Commerical rideshares on the Red Planet
As the robotic ice mapping concept evolves, doors will open for interested commercial parties. Rideshares to companies who can share the financial weight of missions to Mars will become the next phase — much like NASA’s approach to return humans to the moon under the Artemis program.
And, like the Artemis program, commercial opportunities won’t be limited to surface applications, alone.
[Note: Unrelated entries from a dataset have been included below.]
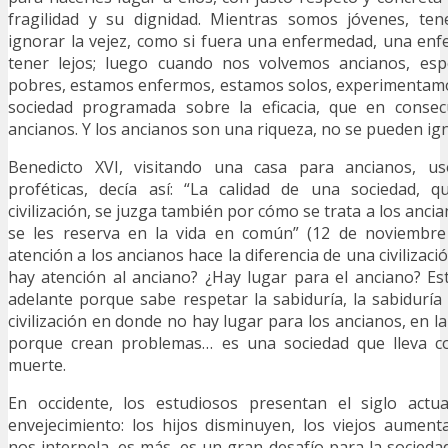
fragilidad y su dignidad. Mientras somos jóvenes, te
ignorar la vejez, como si fuera una enfermedad, una en
tener lejos; luego cuando nos volvemos ancianos, esp
pobres, estamos enfermos, estamos solos, experimentamo
sociedad programada sobre la eficacia, que en consec
ancianos. Y los ancianos son una riqueza, no se pueden ig
Benedicto XVI, visitando una casa para ancianos, us
proféticas, decía así: “La calidad de una sociedad, q
civilización, se juzga también por cómo se trata a los ancia
se les reserva en la vida en común” (12 de noviembre 
atención a los ancianos hace la diferencia de una civilizació
hay atención al anciano? ¿Hay lugar para el anciano? Esta
adelante porque sabe respetar la sabiduría, la sabiduría
civilización en donde no hay lugar para los ancianos, en 
porque crean problemas… es una sociedad que lleva co
muerte.
En occidente, los estudiosos presentan el siglo actu
envejecimiento: los hijos disminuyen, los viejos aumenta
nos interpela, es más, es un gran desafío para la socied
Recently, an astronaut suggested the use of 3D-printing technology to provide food in interplanetary space, during an online session of the American Association for the Advancement of Science (AAAS).
3D printed food could supplement local agriculture on Mars
In the past, astronauts used packets of crisps to eat through the day, said former European Space Agency astronaut Professor Reinhold Ewald. “I think we will be 3D printing food [in] the long run.”
“There’s no way to grill it or barbeque it, so you have to find other ways, and I think chefs are quite inventive to add taste to something that probably doesn’t look so nice as your daily food on the ground,” said Ewald, according to a Yahoo!sport report.
While there’s no announcement yet, submitting a 3D printer capable of supplying food to astronauts on their way to Mars would be an auspicious rideshare opportunity for a private company.
In fact, NASA recently offered a prize of up to $500,000 for the first team to develop a novel food system to sustain long-duration deep space missions.
Water ice maps could direct SpaceX’s Starship landing on Mars
Well-fed and with an enhanced map of the Martian surface, future settlements on the Red Planet might use local water ice and carbon dioxide to create rocket fuel — primed and ready to re-launch the crew on its eventual return trip to Earth.
While currently we only have a “proof of concept” of such rocket fuel-producing capabilities, many companies — including SpaceX, Blue Origin, and Firefly Alpha — are already working on methane-based rocket fuel.
However, until SpaceX’s Starship or an interplanetary-worthy spacecraft from another entity is on its way to Mars, enhancing our map of water ice on Mars’ northern hemisphere — just below the ice cap — is the most immediate step to building a comprehensive plan for where humans should settle on Mars.